Phish has certainly learned its lessons well from the Grateful Dead and other bands that refracted strains of vernacular music through a psychedelic rock prism. But the Vermont band is a child of the ‘70s, not the ‘60s, so in addition to weaving elements of folk, blues and country through its set on Sunday at Irvine Meadows Amphitheatre, the band also charged through some songs with heavy metal thunder, and pulled off tricky, odd-metered passages that sounded like contemporary progressive rock.

Phish used the first half of its nearly three-hour show to home in on groove-driven material. And why not? Improvisation is Phish’s raison d’e^tre, and it didn’t take long for the band’s whimsical narratives to dissolve into exploratory instrumentals. With drummer Jon Fishman and bassist Mike Gordon laying down four-square vamps and guitarist Trey Anastasio churning up prickly, percussive riffs, the band at times sounded like a laid-back version of the JB’s, James Brown’s legendary band.

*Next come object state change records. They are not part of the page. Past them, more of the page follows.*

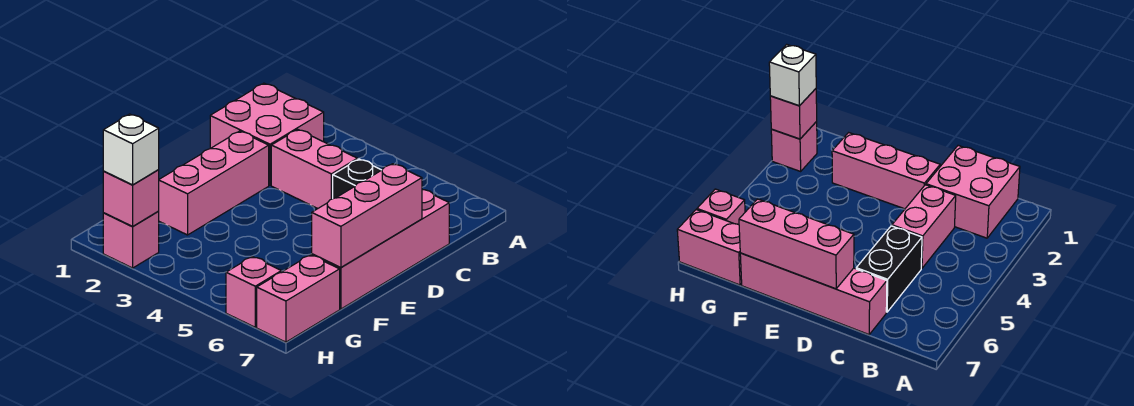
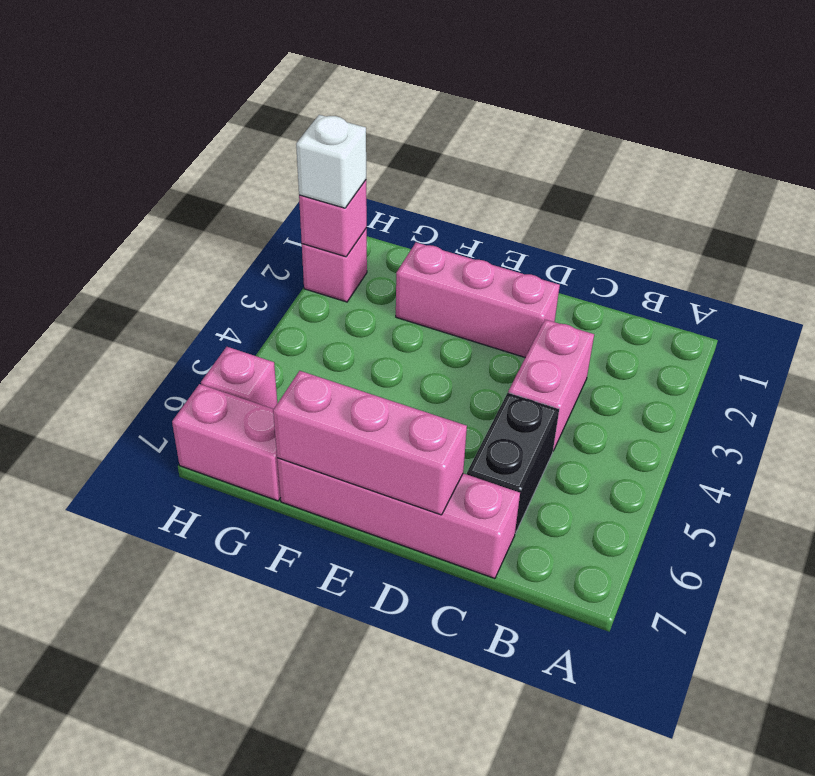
pink brick B1:C2 level 1 -> none

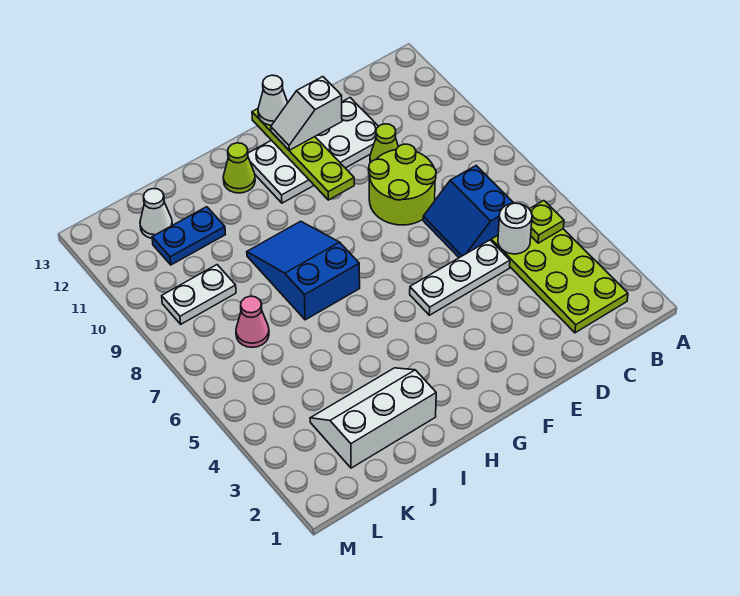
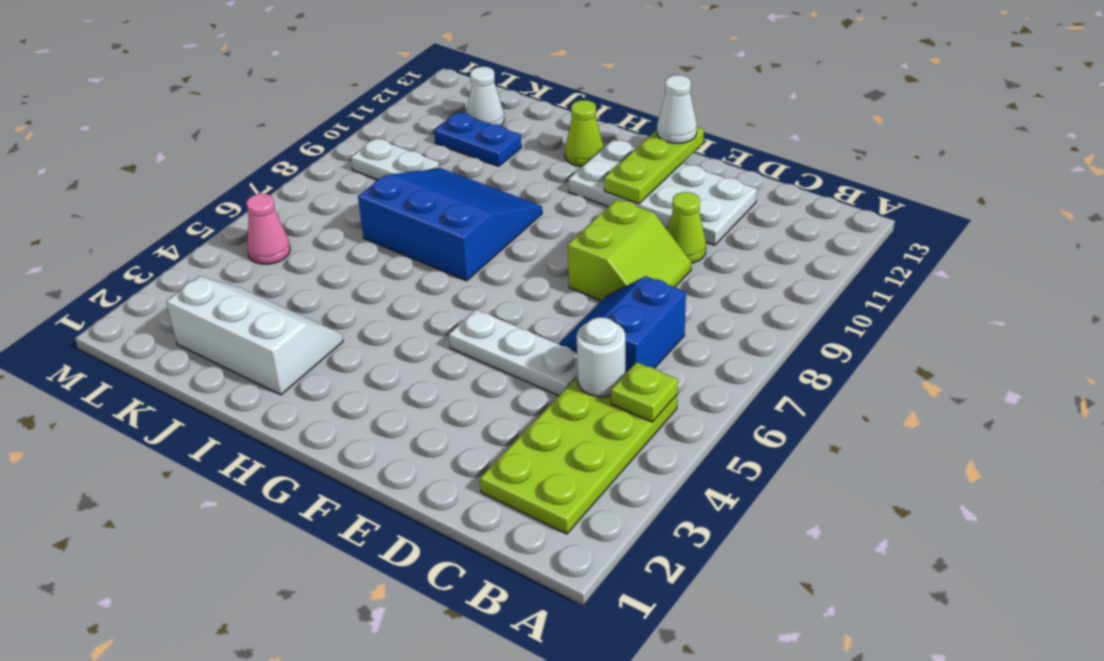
lime round brick D8:E9 level 1 -> lime slope D8:E9 level 1 top E
white slope E12:F12 level 3 top E -> none
lime plate F10:F13 level 2 -> lime plate F11:F13 level 2
blue slope H7:I9 level 1 top 7 -> blue slope H7:J9 level 1 top 7
pink cone K7 level 1 -> pink cone L5 level 1

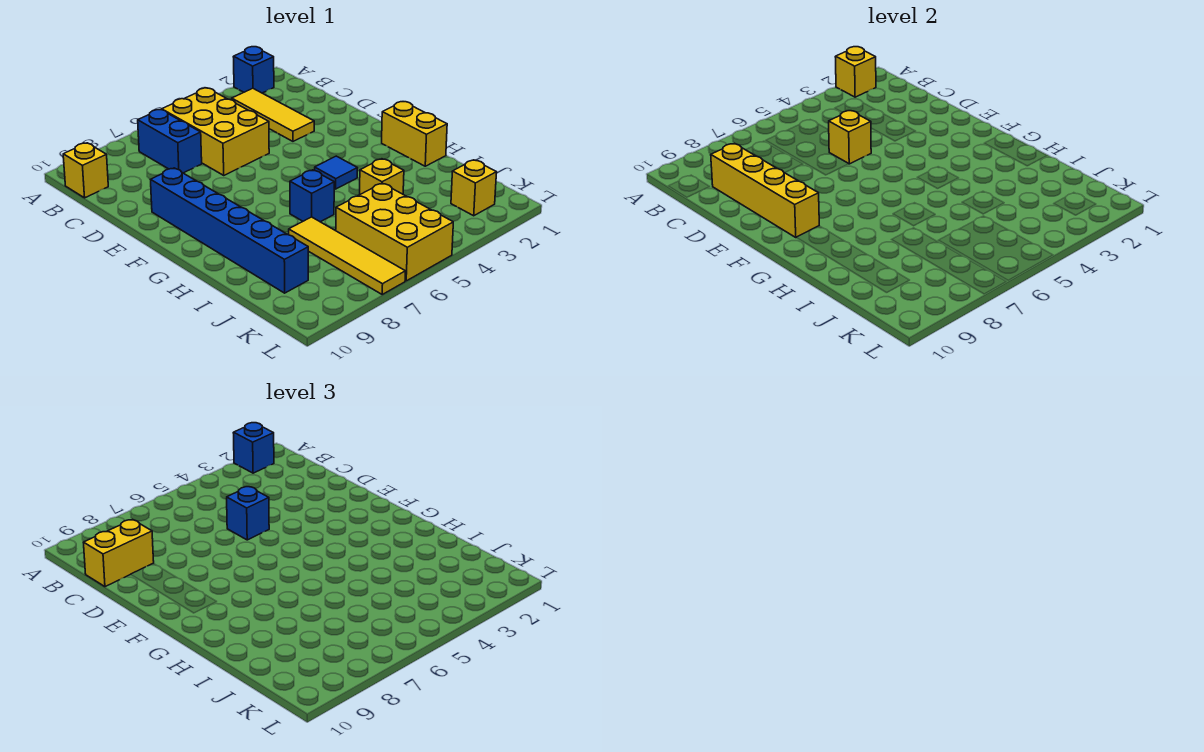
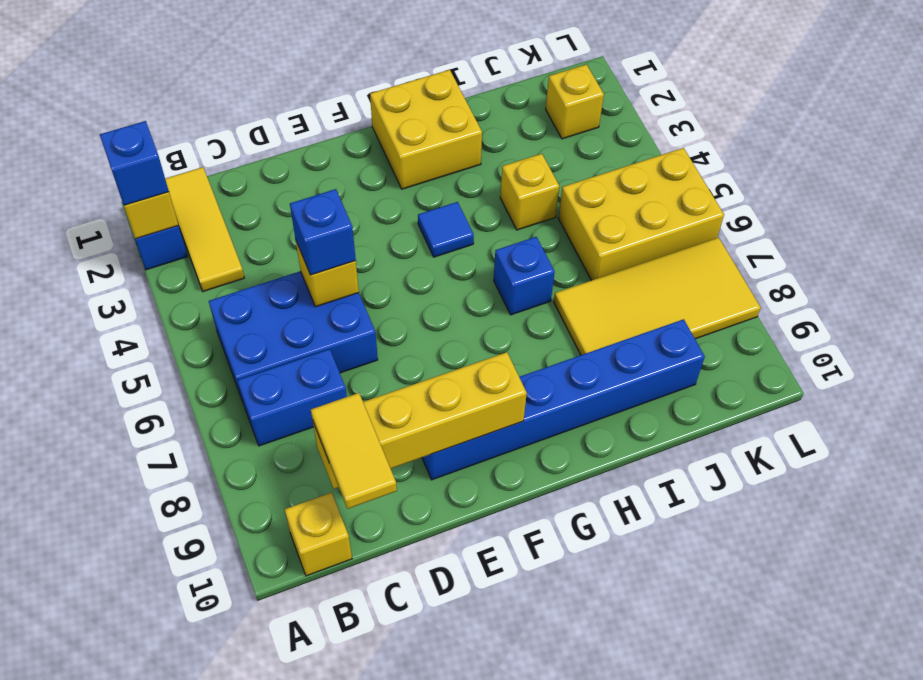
yellow tile B3:D3 level 1 -> yellow tile B1:B3 level 1
yellow brick B5:D6 level 1 -> blue brick B5:D6 level 1
yellow brick C9:C10 level 3 -> yellow tile C9:C10 level 3
yellow brick G1:H1 level 1 -> yellow brick G1:H2 level 1
yellow tile I7:L7 level 1 -> yellow tile I7:L8 level 1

Phish’s second set was devoted to material that allowed the band to flex its chops. Songs such as “Guyute” and “Character Zero” have a prog-rock pedigree, and were constructed as multi-part epics that sounded like some gene-splicing experiment between Yes and Frank Zappa. This was the peak of the crescendo the band had been carefully working toward all evening, and as its playing became brawnier and more dynamic, the crowd responded in kind, cheering on every knotty filigree with the fervor that only the true supplicant can summon.